Thu, 10/14/2010 - 11:19 | 649280 BobPaulson
BobPaulson's picture

Denial of the HUGENESS has been ongoing for 3 years now. When the doctor lifts the bandage, sees what's underneath and smiles and does _nothing_, you know you're a goner.

Thu, 10/14/2010 - 11:13 | 649261 Internet Tough Guy
Internet Tough Guy's picture

Even the Mona Lisa is falling apart.

Thu, 10/14/2010 - 11:14 | 649269 BobPaulson
BobPaulson's picture

I agree with many of the trends of the predictions but I am not moved by predictions many decades into the future. There are many game changes out there we haven't discovered (the famous Rumsfeld unknown unknowns) that could make things worse or better. 

Thu, 10/14/2010 - 14:16 | 649991 i.knoknot
i.knoknot's picture

+'s on that too.

"experts at FT (bloomberg, CNBS, etc.) predict that a solar flair will wipe out *all* major economic powerhouses (and most of the the smaller ones as well), in less than 100,000 years, presenting a great opportunity for the long-term bears..."

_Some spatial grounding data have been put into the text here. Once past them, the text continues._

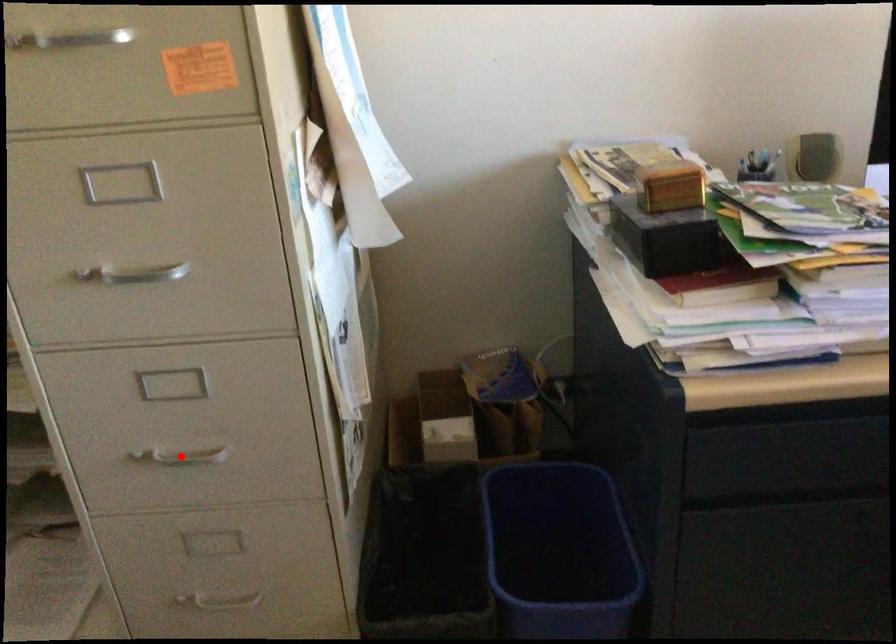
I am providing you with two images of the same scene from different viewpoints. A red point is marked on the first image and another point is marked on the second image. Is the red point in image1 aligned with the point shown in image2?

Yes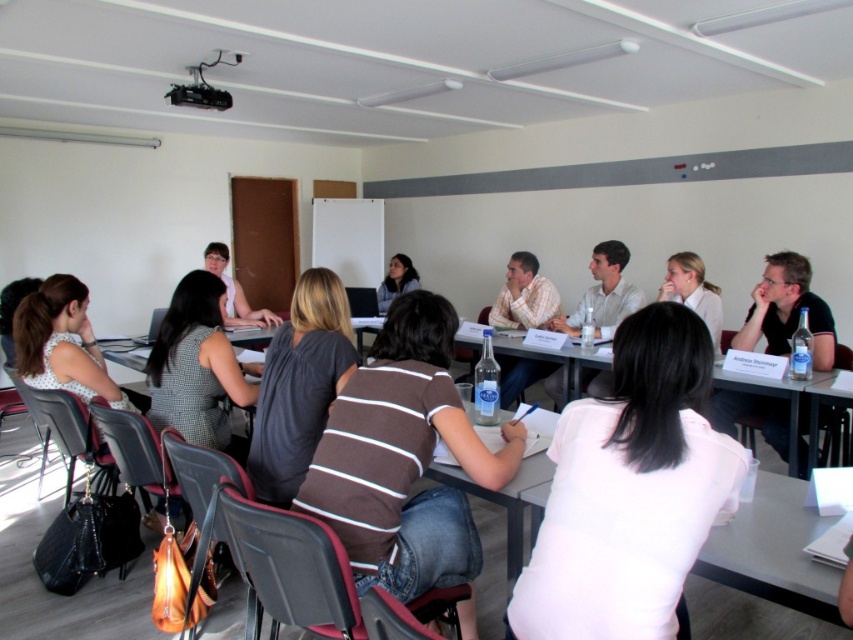
You are sitting at the front of the classroom and notice two people in the center of the room wearing a light beige shirt at center and a plaid cotton shirt at center. Which one is positioned more to the right?

The light beige shirt at center is positioned to the right of the plaid cotton shirt at center, so the light beige shirt at center is more to the right.

You are sitting at the front of the classroom and want to move to the back. Which point should you walk towards first, point (784, 349) or point (498, 385)?

You should walk towards point (498, 385) first because point (784, 349) is in front of point (498, 385), meaning point (498, 385) is behind point (784, 349).

Where is the plaid cotton shirt at center located in the classroom?

The plaid cotton shirt at center is located at the coordinates point [524,296] in the classroom.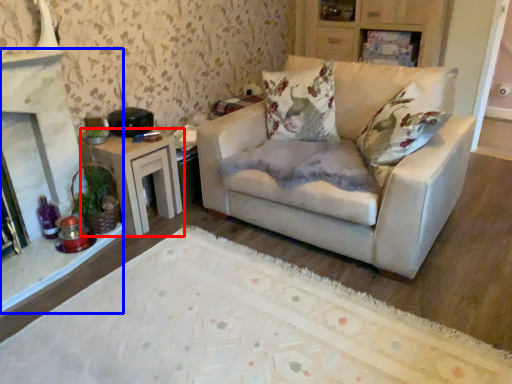
Question: Among these objects, which one is farthest to the camera, table (highlighted by a red box) or fireplace (highlighted by a blue box)?

Choices:
 (A) table
 (B) fireplace

Answer: (A)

Thu, 10/14/2010 - 11:17 | 649275 George Costanza
George Costanza's picture

The financials are finally take a bit of a hit, that does not bode well for the overall market.    Equities cannot break through upper bounds unless Financials participate

Thu, 10/14/2010 - 11:19 | 649283 the mad hatter
the mad hatter's picture

#25 parasitic bankers have captured the legislative process worldwide and have forced the fiat-based fractional reserve banking system down the throat of humanity

Thu, 10/14/2010 - 11:27 | 649322 NotApplicable
NotApplicable's picture

Nothing new about that fact. Though, perhaps the new part will be its endgame.

Thu, 10/14/2010 - 11:24 | 649308 Caviar Emptor
Caviar Emptor's picture

Between 1960 and 2006, US production of goods and services as a percentage of total world production dropped by half. Despite the hype surrounding the "glorious days" of the 1980s and 90s, which were just deficit-induced spend-fests.